De investeringen uit de Golf begonnen eind jaren 2000. De lancering van de Qatarese zender Al-Jazeera Balkans in Sarajevo had een grote invloed. Om het proces te faciliteren, schafte Bosnië en Herzegovina de visumplicht voor de meeste Golfmonarchieën af. De investeringen uit Koeweit, Saoedi-Arabië en de Emiraten stegen van 85 miljoen euro in 2008 tot 204 miljoen euro in 2014. Gelijktijdig verhonderdvoudigde het aantal bezoekers uit de Emiraten tussen 2010 en 2015: van 65 naar 7265. In 2016 zullen dat er dubbel zoveel zijn als in 2015. De Emiraten staan voor het eerst in de top tien. Het aantal bezoekers uit Koeweit vertienvoudigde in dezelfde periode, van 645 naar 7401. In 2014 stond Koeweit op de zesde plaats van grootste investerende landen in Bosnië en Herzegovina, met 14 miljoen euro. Ze investeren vooral in vastgoed.
‘Tot vijf jaar geleden was Bosnië onbekend bij de meeste Golfarabieren’, zegt analist Asja Hadziefendić in haar rokerige kantoortje in het Bureau voor Toerisme.
‘Sinds het begin van de Arabische opstanden zoeken ze nieuwe bestemmingen.’ Volgens Hadziefendić gebeurt veel in de grijze zone, want Golfarabieren mogen volgens de Bosnische wet geen eigendom bezitten in Bosnië.
‘Dus sluiten we met onze klanten een huurcontract van 99 jaar af’, zegt Al-Kulaib. ‘Ik vroeg de Bosnische ambassadeur in Koeweit om Koeweiti’s toe te laten eigendom te bezitten in Bosnië. Sinds vorige week richten we ons ook tot de Bosnische diaspora.’
Op het dakterras van een van de luxeflats laat Rijad Sinyora, assistent van Al-Kulaib, zijn fantasie de vrije loop: ‘Stel je voor, hier bij zonsondergang, met een kopje koffie en de waterpijp. In de winter kan je ’s ochtends skiën, ’s middag zwemmen in het thermaalbad en ’s avonds heerlijk dineren.’
Sinyora maakte als tiener de belegering van Sarajevo mee. In die zelfde periode zamelde Al-Kulaib aan de universiteit geld in voor Sarajevo. Vandaag kruisen hun levenspaden.
De getraumatiseerde Bosnische werknemer springt op de ark om zich te beschermen tegen de storm die de zwaksten verplettert; hij weet dat in dit land de wet van de sterkste geldt. De vrolijke Arabische werkgever doet wat hij goed doet: speculeren, investeren en bouwen. ‘Sommige klanten kopen een huis en houden het tot de prijzen stijgen, om het daarna verder te verkopen. Een investering’, zegt hij.

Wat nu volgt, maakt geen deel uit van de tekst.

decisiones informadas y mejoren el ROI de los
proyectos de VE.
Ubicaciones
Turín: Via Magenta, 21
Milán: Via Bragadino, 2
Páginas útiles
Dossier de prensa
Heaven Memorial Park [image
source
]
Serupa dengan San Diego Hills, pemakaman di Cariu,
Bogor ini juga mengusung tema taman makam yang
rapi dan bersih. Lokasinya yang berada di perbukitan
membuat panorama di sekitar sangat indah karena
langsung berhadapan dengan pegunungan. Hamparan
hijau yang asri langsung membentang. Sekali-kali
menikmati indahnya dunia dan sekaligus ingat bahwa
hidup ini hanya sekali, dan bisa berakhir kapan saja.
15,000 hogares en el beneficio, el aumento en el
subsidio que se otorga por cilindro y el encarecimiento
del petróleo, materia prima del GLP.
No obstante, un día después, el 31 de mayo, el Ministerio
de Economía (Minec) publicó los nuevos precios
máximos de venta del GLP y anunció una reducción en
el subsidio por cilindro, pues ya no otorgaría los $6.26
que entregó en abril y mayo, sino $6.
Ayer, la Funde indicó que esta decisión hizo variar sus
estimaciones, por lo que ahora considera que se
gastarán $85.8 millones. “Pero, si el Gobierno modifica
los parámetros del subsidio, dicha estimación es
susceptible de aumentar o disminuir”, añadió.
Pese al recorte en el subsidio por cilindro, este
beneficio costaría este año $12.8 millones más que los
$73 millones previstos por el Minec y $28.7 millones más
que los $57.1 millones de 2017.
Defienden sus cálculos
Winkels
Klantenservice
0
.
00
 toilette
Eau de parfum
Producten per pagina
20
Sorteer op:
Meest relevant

Onder aan de heuvel ligt het Bosnische dorpje Blazuj. Een vrouw drijft schapen naar de velden. Haar levensonderhoud kost bijna twee keer meer dan het gemiddelde Bosnische maandloon van 300 euro. Ze kijkt op naar de U-vormige ring van luxeappartementen die Al-Diyar op de markt brengt voor mensen met een maandloon van 3500 euro, de lagere middenklasse van de Arabische Golf.
Ze ziet ook al een hek. Later komen de camera’s en alarmsystemen die in contact staan met de lokale politie van Ilidža.
Publiek privédomein
Het Saoedische vastgoedbedrijf Al-Shiddi Group spreekt de rijkere Golfarabieren aan. Volgens Al-Kulaib verkopen zij aan de vrienden van directeur Suleiman al-Shiddi: diplomaten, politici en andere invloedrijke mensen.
Pr-manager Lejla Baraković beaamt dat ze duurder zijn dan de anderen. Al-Shiddi investeert 35 miljoen euro in Poljine Hills, een gated community van 211 villa’s gespreid over 180.000 vierkante meter in deelgemeente Vogošća.
‘Lokale Bosnische klanten hebben we niet, zij kunnen zich onze villa’s niet veroorloven’, zegt Baraković onderweg naar Poljine Hills. ‘Een werkend stel met een degelijk loon zou een lening van de bank kunnen krijgen, maar in een land met de hoogste werkloosheidscijfers van heel Europa (27,9%, nvdr.) vrezen mensen dat ze niet zomaar een nieuwe baan vinden als ze plots werkloos zouden worden. Een drama als ze dan schulden bij de bank hebben.’
Toch wil Al-Shiddi een campagne opzetten om Bosniërs aan te moedigen leningen aan te gaan.
‘Bosnische families die hun familieboerderijen aan een Saoedisch bedrijf verkopen, winnen de jackpot.’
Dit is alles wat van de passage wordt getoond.